Right click on Desktop and start a cmd window (Open in Terminal).

Browse to the session data folder of interest, for example:

cd ./data/2017/nt19520-1/processing

Hyperspy is installed on a python 3 environment, so you need to activate this environment to gain access to hyperspy, if needed. For this, run the following:

module load python/ana

source activate python3

start a python file by:

gedit test.py

This would open a new editor with this name. Save it in the current folder.

In order to have access to the cmd window, apply Ctrl+Z in cmd. This would break from the python file and make the cmd window active. now execute > bg. This would run the python editor in the background.

Create a python routine. See example. This small script. loads a .dm4 file from the session data and saves it in the processing folder as a .png image. Couple of print commands to check the progress of the code.
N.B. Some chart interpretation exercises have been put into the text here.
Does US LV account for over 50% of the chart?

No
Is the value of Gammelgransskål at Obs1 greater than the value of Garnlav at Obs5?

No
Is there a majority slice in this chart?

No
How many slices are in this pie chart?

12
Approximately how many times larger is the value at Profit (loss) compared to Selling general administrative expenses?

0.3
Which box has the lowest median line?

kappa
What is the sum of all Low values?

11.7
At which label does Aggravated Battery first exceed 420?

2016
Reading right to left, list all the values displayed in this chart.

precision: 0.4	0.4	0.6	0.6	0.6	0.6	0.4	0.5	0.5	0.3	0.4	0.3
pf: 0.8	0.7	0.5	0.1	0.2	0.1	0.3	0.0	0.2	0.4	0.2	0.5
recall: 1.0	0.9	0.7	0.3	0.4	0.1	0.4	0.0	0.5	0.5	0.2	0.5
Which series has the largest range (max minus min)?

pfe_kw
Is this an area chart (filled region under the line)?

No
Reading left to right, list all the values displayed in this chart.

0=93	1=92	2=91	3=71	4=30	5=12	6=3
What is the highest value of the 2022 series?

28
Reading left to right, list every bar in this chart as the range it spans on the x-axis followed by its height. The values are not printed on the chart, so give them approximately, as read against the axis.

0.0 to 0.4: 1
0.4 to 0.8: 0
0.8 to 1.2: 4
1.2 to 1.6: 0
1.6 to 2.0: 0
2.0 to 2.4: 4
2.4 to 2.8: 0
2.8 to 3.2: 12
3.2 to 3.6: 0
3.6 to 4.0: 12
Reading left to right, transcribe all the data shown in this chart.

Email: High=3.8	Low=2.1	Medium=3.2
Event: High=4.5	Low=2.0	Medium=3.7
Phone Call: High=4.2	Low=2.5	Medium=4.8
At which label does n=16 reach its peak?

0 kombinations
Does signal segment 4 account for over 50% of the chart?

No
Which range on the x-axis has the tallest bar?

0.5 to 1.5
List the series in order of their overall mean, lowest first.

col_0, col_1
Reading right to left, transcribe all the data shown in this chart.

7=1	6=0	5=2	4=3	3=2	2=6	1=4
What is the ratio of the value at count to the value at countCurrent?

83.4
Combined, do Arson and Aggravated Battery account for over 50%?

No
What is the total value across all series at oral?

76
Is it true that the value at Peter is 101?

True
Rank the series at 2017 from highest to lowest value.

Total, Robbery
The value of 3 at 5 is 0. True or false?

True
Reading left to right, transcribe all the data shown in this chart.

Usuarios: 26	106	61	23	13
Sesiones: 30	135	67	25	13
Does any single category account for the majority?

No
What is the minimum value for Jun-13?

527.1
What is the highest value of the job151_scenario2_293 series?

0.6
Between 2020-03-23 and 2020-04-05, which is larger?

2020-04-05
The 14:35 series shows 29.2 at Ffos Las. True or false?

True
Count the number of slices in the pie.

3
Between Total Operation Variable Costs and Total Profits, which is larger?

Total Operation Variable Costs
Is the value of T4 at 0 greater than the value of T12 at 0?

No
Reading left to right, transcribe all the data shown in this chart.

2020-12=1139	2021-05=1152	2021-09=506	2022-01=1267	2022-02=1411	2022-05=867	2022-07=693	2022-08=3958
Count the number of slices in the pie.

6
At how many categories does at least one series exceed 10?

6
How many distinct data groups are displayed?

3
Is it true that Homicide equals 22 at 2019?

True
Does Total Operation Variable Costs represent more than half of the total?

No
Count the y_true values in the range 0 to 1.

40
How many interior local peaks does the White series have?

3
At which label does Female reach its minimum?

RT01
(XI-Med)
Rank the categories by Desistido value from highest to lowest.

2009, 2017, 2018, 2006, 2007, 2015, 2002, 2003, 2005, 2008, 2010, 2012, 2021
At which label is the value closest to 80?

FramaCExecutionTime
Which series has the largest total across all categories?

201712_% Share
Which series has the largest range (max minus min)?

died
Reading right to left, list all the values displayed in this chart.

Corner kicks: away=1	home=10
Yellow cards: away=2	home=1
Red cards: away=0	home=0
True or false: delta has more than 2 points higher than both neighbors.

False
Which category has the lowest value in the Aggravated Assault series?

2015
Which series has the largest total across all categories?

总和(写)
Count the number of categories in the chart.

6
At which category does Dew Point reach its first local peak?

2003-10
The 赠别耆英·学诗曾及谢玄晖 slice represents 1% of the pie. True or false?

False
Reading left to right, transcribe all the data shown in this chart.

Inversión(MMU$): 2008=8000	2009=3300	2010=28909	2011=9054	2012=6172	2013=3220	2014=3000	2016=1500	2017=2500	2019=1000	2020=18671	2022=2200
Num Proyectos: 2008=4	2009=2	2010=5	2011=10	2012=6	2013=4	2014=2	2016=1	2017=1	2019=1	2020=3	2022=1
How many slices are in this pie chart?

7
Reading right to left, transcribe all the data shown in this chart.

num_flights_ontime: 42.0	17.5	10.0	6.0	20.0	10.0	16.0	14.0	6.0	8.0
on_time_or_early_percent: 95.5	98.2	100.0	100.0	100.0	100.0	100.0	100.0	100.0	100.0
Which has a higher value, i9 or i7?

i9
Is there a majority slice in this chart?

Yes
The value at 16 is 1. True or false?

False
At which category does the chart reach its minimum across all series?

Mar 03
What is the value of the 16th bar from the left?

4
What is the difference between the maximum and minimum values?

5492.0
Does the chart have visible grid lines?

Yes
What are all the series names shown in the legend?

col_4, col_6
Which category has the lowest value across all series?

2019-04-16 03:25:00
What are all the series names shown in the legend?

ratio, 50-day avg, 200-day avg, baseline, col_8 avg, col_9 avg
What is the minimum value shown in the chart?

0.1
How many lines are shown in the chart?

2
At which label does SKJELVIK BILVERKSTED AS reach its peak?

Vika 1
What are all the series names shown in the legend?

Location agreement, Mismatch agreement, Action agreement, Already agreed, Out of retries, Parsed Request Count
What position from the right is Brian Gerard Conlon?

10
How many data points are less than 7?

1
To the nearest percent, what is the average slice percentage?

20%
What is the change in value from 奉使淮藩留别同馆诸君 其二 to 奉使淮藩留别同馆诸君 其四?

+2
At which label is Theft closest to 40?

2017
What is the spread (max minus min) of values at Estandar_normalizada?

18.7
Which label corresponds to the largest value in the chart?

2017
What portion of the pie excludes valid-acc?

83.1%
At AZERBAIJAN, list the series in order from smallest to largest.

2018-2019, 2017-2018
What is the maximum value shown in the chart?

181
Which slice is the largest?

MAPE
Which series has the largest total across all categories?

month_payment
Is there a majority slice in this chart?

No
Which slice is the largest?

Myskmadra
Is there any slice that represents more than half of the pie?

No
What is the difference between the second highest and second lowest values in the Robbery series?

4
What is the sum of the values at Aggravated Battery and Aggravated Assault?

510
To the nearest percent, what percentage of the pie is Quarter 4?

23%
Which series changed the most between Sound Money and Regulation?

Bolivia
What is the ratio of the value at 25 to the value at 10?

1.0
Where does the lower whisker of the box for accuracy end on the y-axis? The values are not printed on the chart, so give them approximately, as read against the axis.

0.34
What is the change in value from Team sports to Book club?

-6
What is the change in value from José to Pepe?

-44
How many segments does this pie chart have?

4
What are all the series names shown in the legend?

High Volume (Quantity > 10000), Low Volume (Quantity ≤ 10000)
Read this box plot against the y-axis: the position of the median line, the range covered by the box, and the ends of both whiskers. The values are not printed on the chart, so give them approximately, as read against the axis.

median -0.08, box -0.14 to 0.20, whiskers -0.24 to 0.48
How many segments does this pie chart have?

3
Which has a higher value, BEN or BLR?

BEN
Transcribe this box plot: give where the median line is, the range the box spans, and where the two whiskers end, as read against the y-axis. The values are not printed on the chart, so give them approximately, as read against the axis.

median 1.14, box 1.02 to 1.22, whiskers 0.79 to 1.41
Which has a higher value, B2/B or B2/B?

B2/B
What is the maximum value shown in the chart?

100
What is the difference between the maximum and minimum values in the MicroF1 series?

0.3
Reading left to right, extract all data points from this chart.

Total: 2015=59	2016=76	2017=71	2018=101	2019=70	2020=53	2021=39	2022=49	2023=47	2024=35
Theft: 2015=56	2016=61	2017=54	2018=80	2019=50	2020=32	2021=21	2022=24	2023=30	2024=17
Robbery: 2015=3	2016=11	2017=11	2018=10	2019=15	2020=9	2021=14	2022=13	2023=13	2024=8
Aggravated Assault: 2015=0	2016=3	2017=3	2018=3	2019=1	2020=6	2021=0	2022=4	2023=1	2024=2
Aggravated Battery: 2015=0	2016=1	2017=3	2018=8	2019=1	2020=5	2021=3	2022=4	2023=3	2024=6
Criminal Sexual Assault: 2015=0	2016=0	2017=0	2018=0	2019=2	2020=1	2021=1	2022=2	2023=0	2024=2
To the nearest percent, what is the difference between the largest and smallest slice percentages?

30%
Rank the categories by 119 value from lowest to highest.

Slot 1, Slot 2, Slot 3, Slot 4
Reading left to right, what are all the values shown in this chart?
In order to be able to run this python routine on the cluster we need to create a bash file. Firstly we need to load a module as follows:

module load global/cluster

Start another editor file:

gedit test.sh

Point to the correct python environment and file as given in the example.

Run the routine by:

qsub test.sh

This submits this job to the cluster with low priority.

In order to send with medium prority change to the following:

qsub -q medium.q test.sh

High priority is reserved for GDA / acquisition jobs.

This will send this job to queue. Once executed, in the processing folder we have new files, as can be seen in the example case.